Le souhait de l’IFAB, qui a la lourde charge des fameuses « lois du jeu » au sein de la FIFA, de tenter l’aventure, répond toutefois aussi à une autre perspective. Il s’agit certes d’aider les hommes ou femmes en noir à sortir du lourd dilemme de l’exclusion, sans donner l’impression de se montrer trop faibles. Mais au-delà, comme l’explique Mark Bullingham, directeur exécutif de l’IFAB, il importe de préserver l’attractivité du ballon rond, obsession permanente du service commercial de la FIFA : « La frustration des supporters est immense lorsqu’ils voient une contre-attaque prometteuse avortée par une faute tactique. Et la question de savoir si un carton jaune est suffisant pour la sanctionner nous a amenés à nous demander si le carton blanc ne devrait pas également être une option. » Éric Borghini, président de la Commission fédérale des arbitres à la FFF, a explicité de manière encore plus franche les termes du débat dans L’Équipe, du moins à l’échelle de l’Hexagone : « Plutôt que de donner une exclusion définitive, surtout en début de match, ce qui déséquilibre toute une équipe, l’exclusion temporaire pour certains types de fautes a du sens pour le spectacle et pour le football. »

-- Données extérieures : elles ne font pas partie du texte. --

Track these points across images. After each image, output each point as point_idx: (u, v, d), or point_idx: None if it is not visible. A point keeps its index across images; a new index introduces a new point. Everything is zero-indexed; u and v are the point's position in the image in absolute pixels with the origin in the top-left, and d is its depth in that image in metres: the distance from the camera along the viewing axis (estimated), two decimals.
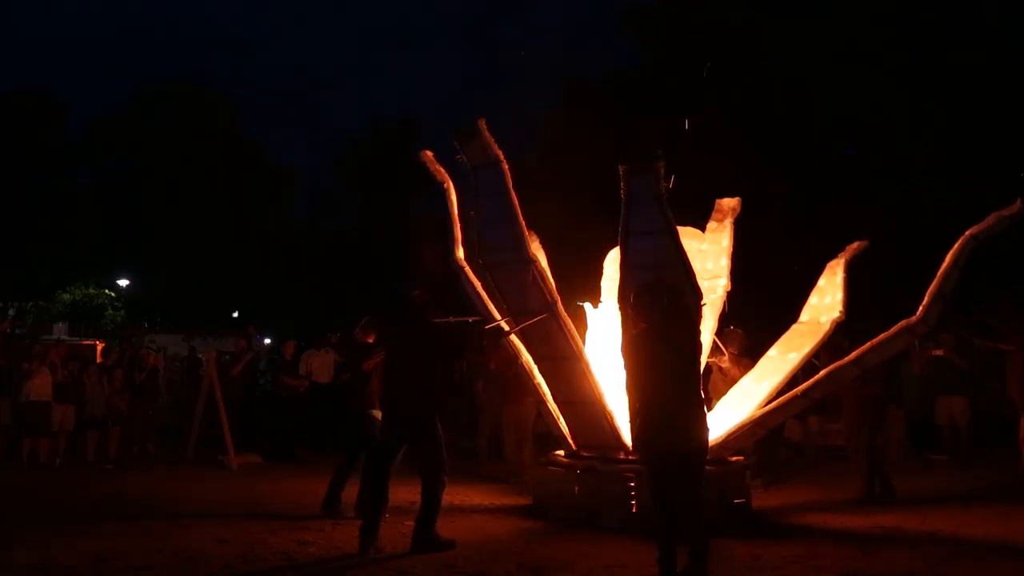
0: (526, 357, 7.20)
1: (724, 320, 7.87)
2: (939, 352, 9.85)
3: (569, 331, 6.33)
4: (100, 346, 14.90)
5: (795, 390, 6.82)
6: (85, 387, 10.20)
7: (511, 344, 7.19)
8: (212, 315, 27.51)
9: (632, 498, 6.26)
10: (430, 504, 5.58)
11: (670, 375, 4.59)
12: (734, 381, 7.94)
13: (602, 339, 7.40)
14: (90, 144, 29.73)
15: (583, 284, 8.48)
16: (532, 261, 6.23)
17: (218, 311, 29.31)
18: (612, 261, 7.51)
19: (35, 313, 26.22)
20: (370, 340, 7.13)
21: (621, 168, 5.89)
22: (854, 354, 6.66)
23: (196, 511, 6.98)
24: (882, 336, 6.60)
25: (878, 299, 17.86)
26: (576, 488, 6.61)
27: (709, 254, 7.78)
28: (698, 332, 4.93)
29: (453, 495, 7.91)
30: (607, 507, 6.37)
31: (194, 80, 32.35)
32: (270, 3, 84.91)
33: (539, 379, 7.23)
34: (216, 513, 6.89)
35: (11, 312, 24.25)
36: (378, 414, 6.57)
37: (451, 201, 7.44)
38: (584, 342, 7.57)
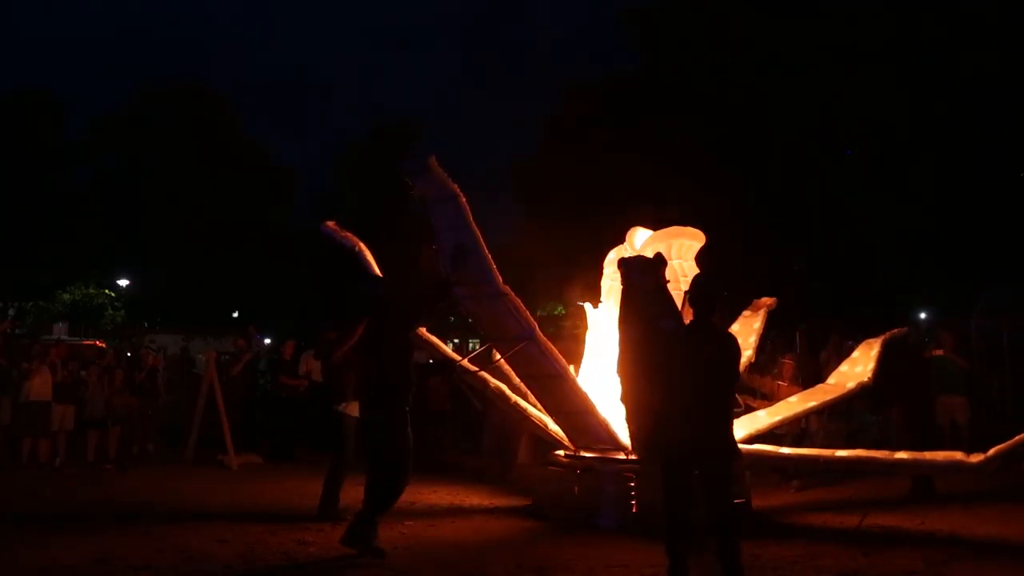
0: (516, 381, 7.24)
1: None
2: (939, 352, 9.83)
3: (551, 353, 6.26)
4: (101, 346, 14.89)
5: (831, 452, 6.86)
6: (87, 387, 10.21)
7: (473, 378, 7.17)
8: (212, 315, 27.51)
9: (632, 498, 6.26)
10: (373, 504, 5.37)
11: (716, 378, 4.48)
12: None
13: (602, 339, 7.43)
14: (90, 144, 29.74)
15: (584, 284, 8.51)
16: (504, 294, 6.04)
17: (218, 311, 29.32)
18: (612, 262, 7.52)
19: (35, 313, 26.23)
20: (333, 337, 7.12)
21: (621, 268, 5.86)
22: (894, 456, 6.59)
23: (196, 511, 6.97)
24: (928, 455, 6.48)
25: (876, 297, 17.92)
26: (576, 488, 6.62)
27: (740, 333, 8.02)
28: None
29: (453, 495, 7.95)
30: (607, 507, 6.38)
31: (194, 80, 32.41)
32: (270, 3, 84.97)
33: (515, 399, 7.22)
34: (216, 513, 6.88)
35: (11, 312, 24.25)
36: (353, 409, 6.56)
37: (368, 262, 7.22)
38: (584, 342, 7.62)
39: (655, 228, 7.44)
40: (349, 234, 7.44)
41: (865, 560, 5.28)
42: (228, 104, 31.91)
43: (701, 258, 7.57)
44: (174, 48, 65.96)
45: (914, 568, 5.10)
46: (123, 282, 29.68)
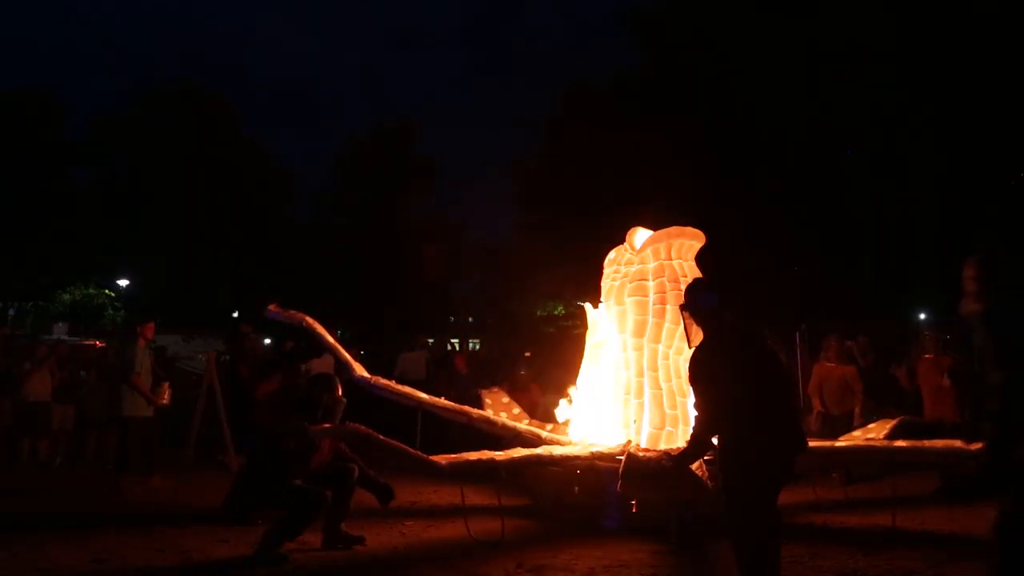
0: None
1: None
2: None
3: (519, 455, 6.37)
4: (101, 346, 14.85)
5: (830, 443, 6.92)
6: (87, 387, 10.20)
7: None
8: (212, 315, 27.51)
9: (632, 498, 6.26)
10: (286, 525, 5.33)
11: (780, 382, 4.19)
12: (839, 381, 8.72)
13: (602, 339, 7.42)
14: (90, 144, 29.74)
15: (584, 284, 8.50)
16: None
17: (218, 311, 29.33)
18: (612, 261, 7.52)
19: (35, 313, 26.24)
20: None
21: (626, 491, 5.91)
22: (893, 444, 6.62)
23: (196, 511, 6.97)
24: (927, 443, 6.43)
25: (876, 297, 17.93)
26: (576, 488, 6.62)
27: None
28: None
29: (454, 495, 7.92)
30: (607, 507, 6.38)
31: (194, 80, 32.41)
32: (270, 4, 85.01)
33: (502, 422, 7.24)
34: (216, 513, 6.88)
35: (11, 312, 24.27)
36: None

Sans surprise, la France s’est donc montrée immédiatement partante pour participer à un test au haut niveau. « Si l’IFAB veut confier à certains pays volontaires une expérimentation dans leurs compétitions professionnelles, la France serait partante pour la saison prochaine, poursuit Borghini. Évidemment, si la LFP et le comité exécutif de la FFF sont d’accord. Car ce n’est pas quelque chose qui se décide à la commission des arbitres. » De son côté, l’UEFA fermait rapidement la porte à cette évolution à quelques mois de l’Euro, ce qui aurait été pourtant une occasion rêvée d’observer grandeur nature la pertinence de la démarche. Les relations ne s’affichent effectivement pas au beau fixe entre le Vieux Continent et la FIFA, y compris sur les questions de règles (à suivre les débats autour du temps effectif de jeu).
Les défenseurs de la spécificité du foot argueront qu’il doit conserver son identité sans avoir besoin de toujours copier ce qui se fait ailleurs. L’exemple malheureux de la VAR, au nom de « sa réussite » en ovalie, aurait plutôt tendance à leur donner raison, surtout que la marche arrière semble impossible ensuite. Cependant, pour une fois, cette innovation pourra peut-être faciliter un peu la vie des arbitres, notamment face aux contestations ou propos trop véhéments à leur égard. Être exclu du terrain, même provisoirement, s’avère un signe symbolique fort, sans même parler de mettre en difficulté ses coéquipiers. Malgré tout, les doutes demeurent nombreux : est-il possible de placer une quelconque confiance dans la vertu pédagogique préventive de la menace ? (Ou, autrement dit, dix minutes en infériorité numérique en foot pèsent-elles autant que trois minutes en handball ?) Un joueur qui s’en prendra trop violemment à l’arbitre pour un carton blanc recevra-t-il un jaune ? Et il reste à déterminer où ira s’asseoir le joueur. Sur son banc ou dans une « prison » comme en hockey ? Seule certitude : Marco Verratti ne sera pas là pour l’expérimenter.